LXIX.
De la mort Henri empereur de Rome.
Et en cest an ensement, Henri empereur des Romains entra en la voie de l'université de char humaine et fu mort, et en la cité de Pise fu honnorablement enterré: le quiel preu, hardi, chevalereux, et en ses fais très noble empereur de Rome Henri fu empoisonné d'un Jacobin qui luy donna à boire[265], selon ce que aucuns veullent dire. Et bien dient dont ce fu duel et pitié; car sa bonté et sa valeur croissoient de jour en jour de mieux en mieux; et, si comme l'en dit, sé il eust guères plus vescu il eust conquis toute Italie et mise toute sous sa puissance et seigneurie.

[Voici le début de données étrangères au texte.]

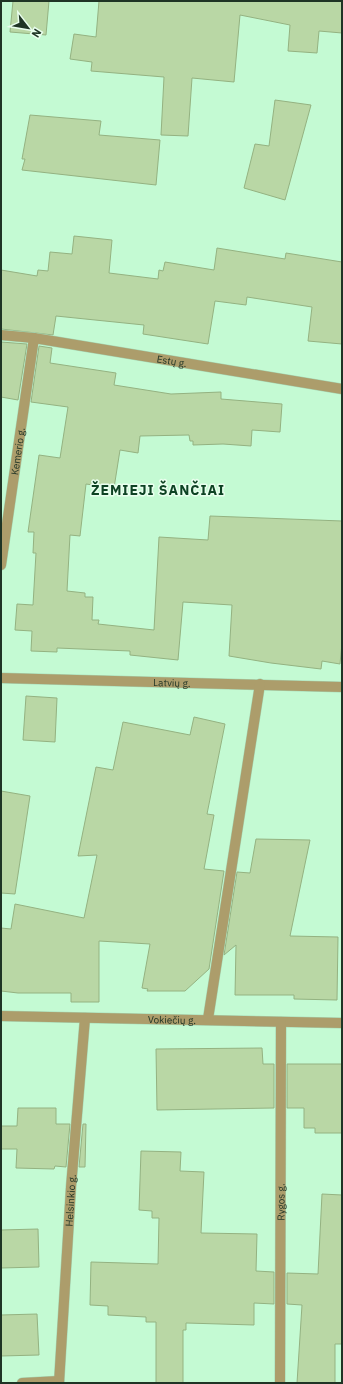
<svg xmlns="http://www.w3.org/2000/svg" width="343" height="1384" font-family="'IBM Plex Sans',sans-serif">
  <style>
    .building { fill: #b9d7a5; stroke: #94b281 }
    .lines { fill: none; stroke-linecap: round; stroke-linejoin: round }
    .minor-casing { stroke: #a6d6b4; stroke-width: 11 }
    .minor { stroke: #ac9d6b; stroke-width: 10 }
    .labels { text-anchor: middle; stroke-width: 3; stroke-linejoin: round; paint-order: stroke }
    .street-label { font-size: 10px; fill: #1f3425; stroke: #e9feee }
    .district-label { font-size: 14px; font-weight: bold; letter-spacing: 1px; fill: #0d4223; stroke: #e9feee }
  </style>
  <rect width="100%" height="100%" fill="#c4fad3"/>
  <g class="building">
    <path d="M 13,1 L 49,1 L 46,35 L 10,32 Z"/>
    <path d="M 99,1 L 342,1 L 342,33 L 319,31 L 317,53 L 288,51 L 290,25 L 240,15 L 234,82 L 192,78 L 188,136 L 161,135 L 164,77 L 91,71 L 92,62 L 70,59 L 74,34 L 96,37 Z"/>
    <path d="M 275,100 L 311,105 L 285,200 L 244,188 L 255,144 L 269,146 Z"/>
    <path d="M 30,115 L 101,121 L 99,135 L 160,140 L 156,185 L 22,170 L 25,159 L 22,159 Z"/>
    <path d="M 74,236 L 112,240 L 109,273 L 158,279 L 159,270 L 163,271 L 165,262 L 214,270 L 217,248 L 285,259 L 286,253 L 342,262 L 342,344 L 308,341 L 312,307 L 247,297 L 246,305 L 215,301 L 208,344 L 143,334 L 144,325 L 56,316 L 53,335 L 1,329 L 1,270 L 37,276 L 38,270 L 48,271 L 50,252 L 72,254 Z"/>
    <path d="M 1,342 L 27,344 L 18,400 L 1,397 Z"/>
    <path d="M 39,346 L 52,348 L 50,363 L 116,373 L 114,385 L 171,394 L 221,392 L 221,399 L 282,404 L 280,432 L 252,430 L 251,446 L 223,444 L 193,445 L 193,441 L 190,441 L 189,435 L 140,436 L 138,453 L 120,450 L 114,488 L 86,484 L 80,536 L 70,535 L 67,591 L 85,593 L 85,597 L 93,597 L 92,620 L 99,620 L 98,624 L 154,630 L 159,537 L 208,540 L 210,516 L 342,521 L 342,643 L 340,664 L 322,661 L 321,669 L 271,663 L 229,656 L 232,605 L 183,602 L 178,660 L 130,655 L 130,651 L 57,648 L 57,652 L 31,651 L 32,631 L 15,630 L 17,604 L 33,605 L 36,553 L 33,553 L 34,532 L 28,532 L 39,455 L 60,458 L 68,407 L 31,402 Z"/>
    <path d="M 26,696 L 57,698 L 55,742 L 23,740 Z"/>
    <path d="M 194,717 L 225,724 L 207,814 L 214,815 L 204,869 L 224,871 L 209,969 L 185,991 L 147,991 L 148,989 L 142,988 L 150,944 L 99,941 L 99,1002 L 71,1002 L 71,993 L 18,993 L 1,991 L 1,928 L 11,929 L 15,904 L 84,918 L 97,855 L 78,856 L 96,767 L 113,770 L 123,722 L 190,735 Z"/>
    <path d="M 1,791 L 30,796 L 15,894 L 1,893 Z"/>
    <path d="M 256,839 L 310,840 L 290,936 L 338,937 L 337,1000 L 294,999 L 294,995 L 235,995 L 236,945 L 224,955 L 237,872 L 250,873 Z"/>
    <path d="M 262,1048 L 263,1064 L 274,1064 L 274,1108 L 157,1110 L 156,1049 Z"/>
    <path d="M 287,1064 L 342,1064 L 342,1133 L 315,1133 L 315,1128 L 304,1128 L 304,1108 L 287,1108 Z"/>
    <path d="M 18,1108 L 56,1108 L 56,1124 L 70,1124 L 66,1167 L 55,1166 L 54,1169 L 16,1168 L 17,1149 L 1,1149 L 1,1126 L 17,1126 Z"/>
    <path d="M 83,1124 L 86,1124 L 85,1167 L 79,1167 Z"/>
    <path d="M 141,1151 L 181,1152 L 180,1171 L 204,1172 L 201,1233 L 257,1234 L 256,1271 L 274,1272 L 274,1304 L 254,1303 L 254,1325 L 186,1323 L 186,1330 L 183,1330 L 183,1383 L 156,1383 L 156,1322 L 146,1322 L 146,1317 L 108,1315 L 108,1306 L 90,1305 L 91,1262 L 158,1264 L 159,1218 L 152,1218 L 152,1211 L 139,1210 Z"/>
    <path d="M 322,1194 L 342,1195 L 342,1344 L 335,1344 L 335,1383 L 297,1383 L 302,1305 L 287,1304 L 287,1273 L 318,1274 Z"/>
    <path d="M 38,1229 L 39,1267 L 1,1268 L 1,1230 Z"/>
    <path d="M 37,1314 L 39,1355 L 1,1356 L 1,1315 Z"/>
  </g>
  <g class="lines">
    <defs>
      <g id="minor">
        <path id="s1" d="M 1,335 L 34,338 L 342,389"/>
        <path id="s2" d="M 1,565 L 34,338"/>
        <path id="s3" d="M 1,678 L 342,687"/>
        <path id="s4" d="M 1,1016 L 342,1023"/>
        <path d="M 208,1019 L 260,684"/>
        <path d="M 22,1383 L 59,1381"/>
        <path id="s5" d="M 59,1383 L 71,1187 L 85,1018"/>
        <path id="s6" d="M 280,1383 L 281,1022"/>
      </g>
    </defs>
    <use href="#minor" class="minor-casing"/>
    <use href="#minor" class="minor"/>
  </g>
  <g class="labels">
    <g class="street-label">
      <text dy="4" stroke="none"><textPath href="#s1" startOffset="173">Estų g.</textPath></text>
      <text dy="4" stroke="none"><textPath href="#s2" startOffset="115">Kemerio g.</textPath></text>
      <text dy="4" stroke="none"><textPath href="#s3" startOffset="171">Latvių g.</textPath></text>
      <text dy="4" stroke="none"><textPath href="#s4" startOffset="171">Vokiečių g.</textPath></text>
      <text dy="4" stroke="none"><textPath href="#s5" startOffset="183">Helsinkio g.</textPath></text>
      <text dy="4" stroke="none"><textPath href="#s6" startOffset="181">Rygos g.</textPath></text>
    </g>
    <g class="district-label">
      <text x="158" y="495">ŽEMIEJI ŠANČIAI</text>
    </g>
  </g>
  <rect width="343" height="1384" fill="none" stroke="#1f3425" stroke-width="4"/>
  <g transform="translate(28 28) rotate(121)" stroke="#e9feee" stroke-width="3" paint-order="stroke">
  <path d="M0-3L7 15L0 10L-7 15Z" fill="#1f3425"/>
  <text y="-6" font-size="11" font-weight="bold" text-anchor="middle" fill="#1f3425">N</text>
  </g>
</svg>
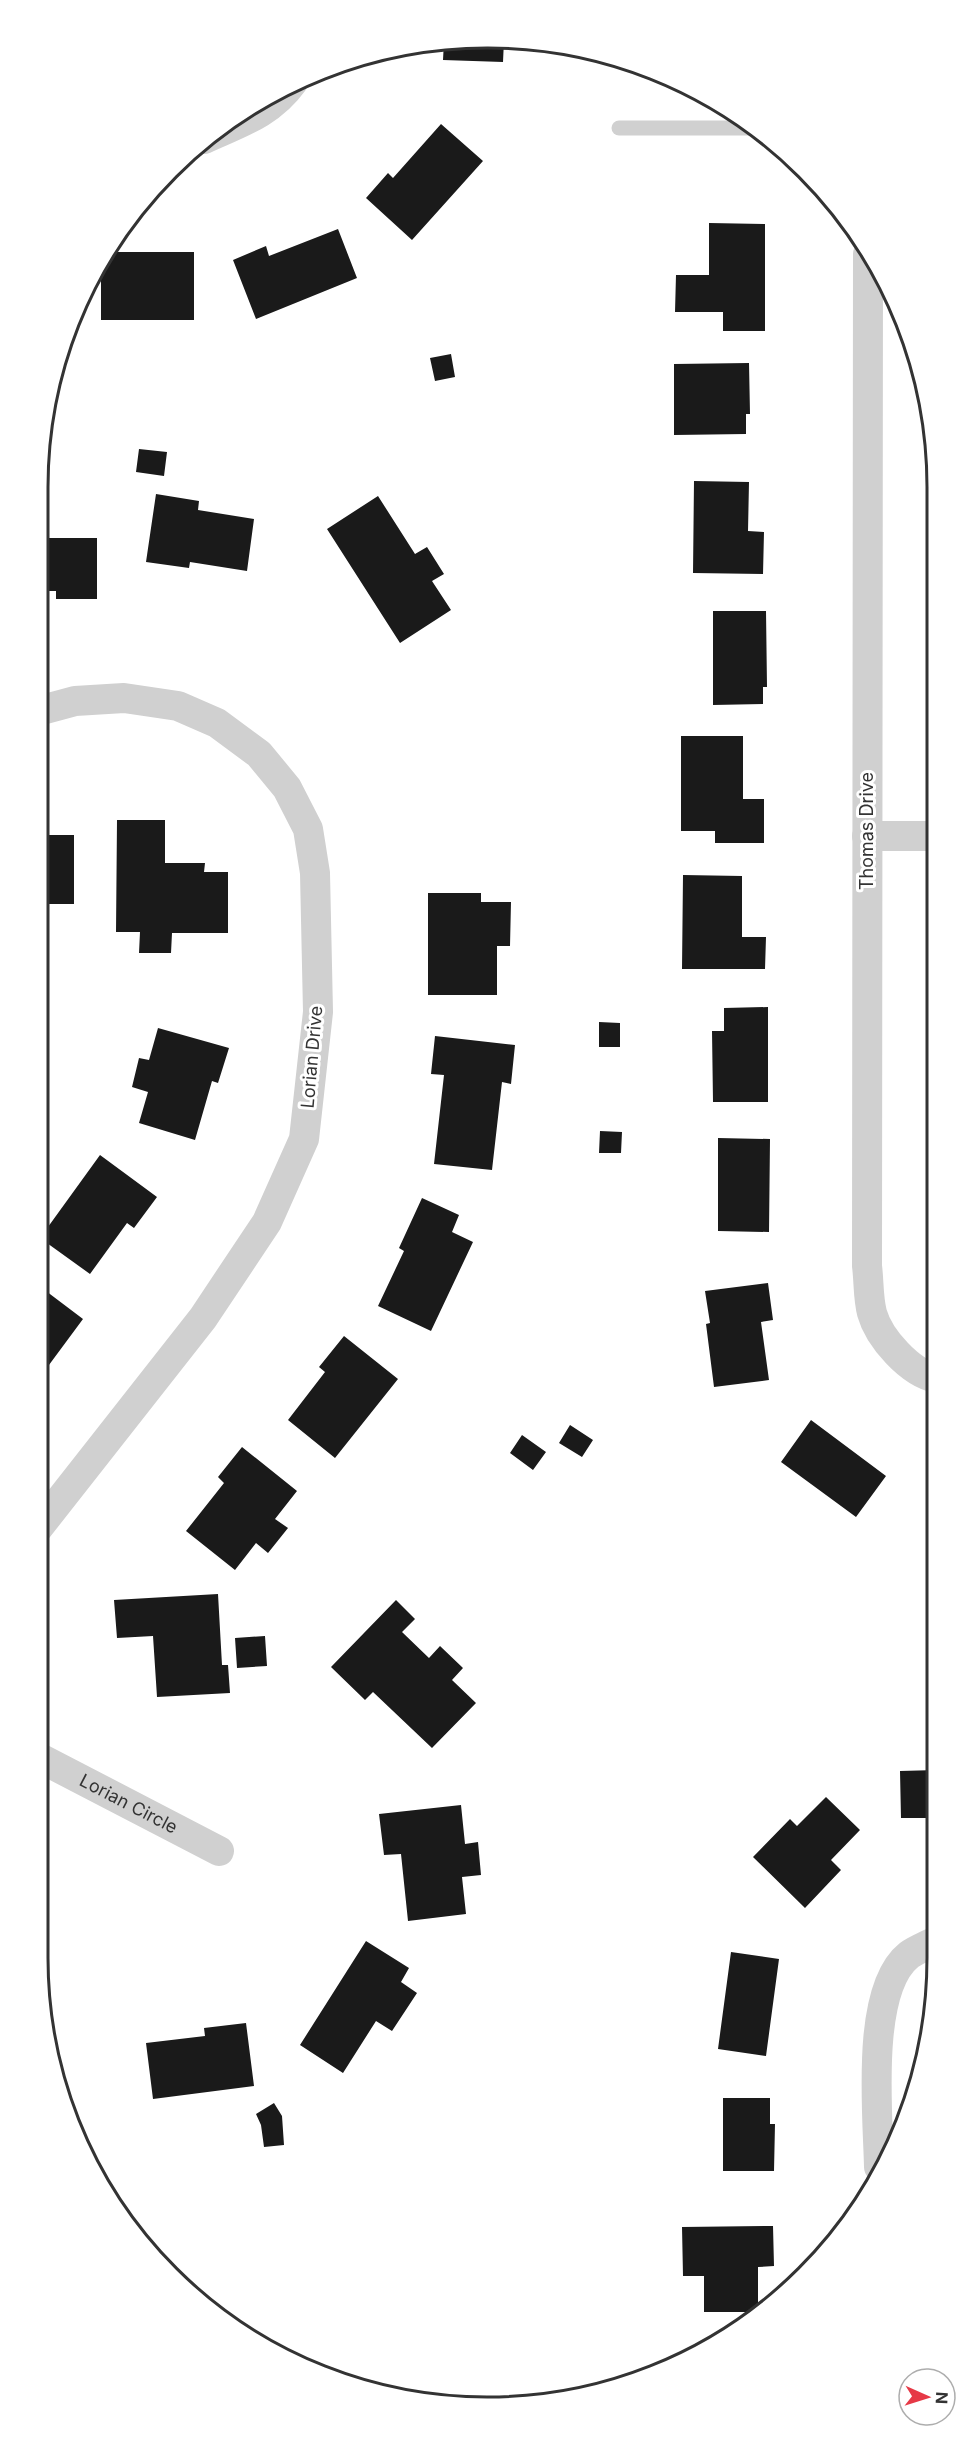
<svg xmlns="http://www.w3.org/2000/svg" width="975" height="2445" font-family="Inter,sans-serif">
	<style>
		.building { fill: #1a1a1a }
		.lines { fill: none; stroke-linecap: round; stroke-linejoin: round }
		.service { stroke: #d0d0d0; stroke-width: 15 }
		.minor { stroke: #d0d0d0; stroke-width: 30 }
		.labels { text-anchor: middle; stroke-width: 6; stroke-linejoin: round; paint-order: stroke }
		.street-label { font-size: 18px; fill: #333; stroke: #fff }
		.rim { fill: none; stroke: #333; stroke-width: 3 }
	</style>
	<rect width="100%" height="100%" fill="#fff"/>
	<path class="building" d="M 458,38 L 504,40 L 503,62 L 443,60 L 444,41 Z
		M 441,124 L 483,161 L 412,240 L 366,198 L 388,173 L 393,178 Z
		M 709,223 L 765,224 L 765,331 L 723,331 L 723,312 L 675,312 L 676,275 L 709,275 Z
		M 338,229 L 357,278 L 256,319 L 233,260 L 266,246 L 269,256 Z
		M 105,252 L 194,252 L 194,320 L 101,320 L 101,258 Z
		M 451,354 L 455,377 L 435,381 L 430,358 Z
		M 749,363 L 750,414 L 746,414 L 746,434 L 674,435 L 674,364 Z
		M 139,449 L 167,452 L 164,476 L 136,472 Z
		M 694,481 L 749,482 L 748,531 L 764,532 L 763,574 L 693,573 Z
		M 156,494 L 199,501 L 198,510 L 254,519 L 247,571 L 190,562 L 189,568 L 146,562 Z
		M 378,496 L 415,554 L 427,547 L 444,574 L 432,581 L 451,610 L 400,643 L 327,529 Z
		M 38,538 L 97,538 L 97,599 L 56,599 L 56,591 L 38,591 Z
		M 713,611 L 766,611 L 767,687 L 763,687 L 763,704 L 713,705 Z
		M 681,736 L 743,736 L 743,799 L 764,799 L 764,843 L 715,843 L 715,831 L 681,831 Z
		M 117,820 L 165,820 L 165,863 L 205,863 L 204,872 L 228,872 L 228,933 L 172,933 L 171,953 L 139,953 L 140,932 L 116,932 Z
		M 38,835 L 74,835 L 74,904 L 41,904 L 41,909 L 38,909 Z
		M 683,875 L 742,876 L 742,937 L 766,937 L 765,969 L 682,969 Z
		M 428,893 L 481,893 L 481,902 L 511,902 L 510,946 L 497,946 L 497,995 L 428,995 Z
		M 768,1007 L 768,1102 L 713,1102 L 712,1031 L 724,1031 L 724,1008 Z
		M 599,1022 L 620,1023 L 620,1047 L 599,1047 Z
		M 158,1028 L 229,1048 L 218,1083 L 212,1081 L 195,1140 L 139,1123 L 148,1092 L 132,1087 L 139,1058 L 149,1060 Z
		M 435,1036 L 515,1045 L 511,1084 L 502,1082 L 492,1170 L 434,1164 L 444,1075 L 431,1074 Z
		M 600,1131 L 622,1132 L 621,1153 L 599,1153 Z
		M 718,1138 L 770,1139 L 769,1232 L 718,1231 Z
		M 100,1155 L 157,1197 L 134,1228 L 127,1223 L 90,1274 L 40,1238 Z
		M 422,1198 L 459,1215 L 452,1232 L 473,1242 L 431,1331 L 378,1306 L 404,1251 L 399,1248 Z
		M 768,1283 L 773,1320 L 761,1322 L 769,1380 L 714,1387 L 706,1324 L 710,1323 L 705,1291 Z
		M 38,1285 L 83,1319 L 46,1369 L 38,1363 Z
		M 344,1336 L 398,1379 L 335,1458 L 288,1420 L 325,1372 L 319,1367 Z
		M 811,1420 L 886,1476 L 856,1517 L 781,1462 Z
		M 570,1425 L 593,1440 L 582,1457 L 559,1443 Z
		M 522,1435 L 546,1452 L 533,1470 L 510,1453 Z
		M 242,1447 L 297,1491 L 275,1519 L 288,1528 L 268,1553 L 256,1543 L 235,1570 L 186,1531 L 224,1483 L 218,1477 Z
		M 218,1594 L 222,1665 L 228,1665 L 230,1693 L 157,1697 L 153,1636 L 117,1638 L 114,1600 Z
		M 396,1600 L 415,1619 L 402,1632 L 429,1658 L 440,1646 L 463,1668 L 452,1680 L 476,1703 L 432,1748 L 373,1692 L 365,1700 L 331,1667 Z
		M 265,1636 L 267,1666 L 237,1668 L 235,1638 Z
		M 937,1770 L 937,1818 L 901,1818 L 900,1771 Z
		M 826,1797 L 860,1830 L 831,1860 L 841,1870 L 805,1908 L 753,1857 L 790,1819 L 797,1826 Z
		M 461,1805 L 465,1844 L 478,1842 L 481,1875 L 462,1877 L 466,1914 L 408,1921 L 401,1854 L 384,1855 L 379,1814 Z
		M 366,1941 L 409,1968 L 401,1982 L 417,1993 L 392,2031 L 376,2021 L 343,2073 L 300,2045 Z
		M 731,1952 L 779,1959 L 766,2056 L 718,2049 Z
		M 246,2023 L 254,2086 L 153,2099 L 146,2043 L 205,2036 L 204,2028 Z
		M 723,2098 L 770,2098 L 770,2124 L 775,2124 L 774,2171 L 723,2171 Z
		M 274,2103 L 282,2116 L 284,2145 L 264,2147 L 261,2125 L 256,2114 Z
		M 773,2226 L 774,2266 L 758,2267 L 758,2312 L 704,2312 L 704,2276 L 683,2276 L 682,2227 Z"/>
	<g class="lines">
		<path class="service" d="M 619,128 L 755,128"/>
		<g class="minor">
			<path d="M 204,139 C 239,123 270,114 293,82"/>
			<path d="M 868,254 L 867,1266 C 869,1281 868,1298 872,1313 C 879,1338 910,1373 936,1378"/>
			<path d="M 38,711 L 75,701 L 124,698 L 178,706 L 217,723 L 259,754 L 287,788 L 308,829 L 315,873 L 318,1012 L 304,1139 L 267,1222 L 203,1318 L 38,1528"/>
			<path d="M 867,836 L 935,836"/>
			<path id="s1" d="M 38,1757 L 219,1851"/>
			<path d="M 879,2167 C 878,2115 865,1990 909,1955 C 917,1949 929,1945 937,1940"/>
		</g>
	</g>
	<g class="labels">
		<g class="street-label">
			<text transform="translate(867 831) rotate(-90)" y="6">Thomas Drive</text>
			<text transform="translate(312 1057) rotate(-85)" y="6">Lorian Drive</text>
			<text dy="6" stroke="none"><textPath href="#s1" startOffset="102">Lorian Circle</textPath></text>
		</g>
	</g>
	<path d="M0 0H975V2445H0ZM487 48H488A439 439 0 0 1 927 487V1958A439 439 0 0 1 488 2397H487A439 439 0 0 1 48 1958V487A439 439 0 0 1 487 48Z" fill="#fff" fill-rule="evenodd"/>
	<path class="rim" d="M487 48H488A439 439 0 0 1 927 487V1958A439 439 0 0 1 488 2397H487A439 439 0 0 1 48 1958V487A439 439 0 0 1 487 48Z"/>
	<g transform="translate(927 2397) rotate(93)"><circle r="28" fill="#ffffff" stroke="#adadad" stroke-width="1.5"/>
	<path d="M0-4.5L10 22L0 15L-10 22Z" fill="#e63946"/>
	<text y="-9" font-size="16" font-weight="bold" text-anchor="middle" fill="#333333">N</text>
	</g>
</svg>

Mais de ce fait de l'empereur Henri dient aucuns qu'il fu prouvé devant le pape Climent par phisiciens que l'empereur fu mort d'apostume; et combien qu'il fust malade, il se fist mettre en sa chapelle pour luy acommunier, et assez tost après il trespassa: et bien sachent tous que c'estoit le prince du monde que Jacobins amoient plus; et pour ce semble-il bien que son confesseur ne peust[266] avoir tant de loysir qu'il mist poisons en son vin que l'en ne s'en apperceust.
Et en cest an, le roy Phelippe mua sa monnoie environ la nativité Nostre-Seigneur. Et commença à faire florins à l'aignel. Le quiel florin valut au commencement vingt-deux sols de petis bourgois: et en ce tems ot moult de mutacions de monnoie, laquielle greva moult le peuple.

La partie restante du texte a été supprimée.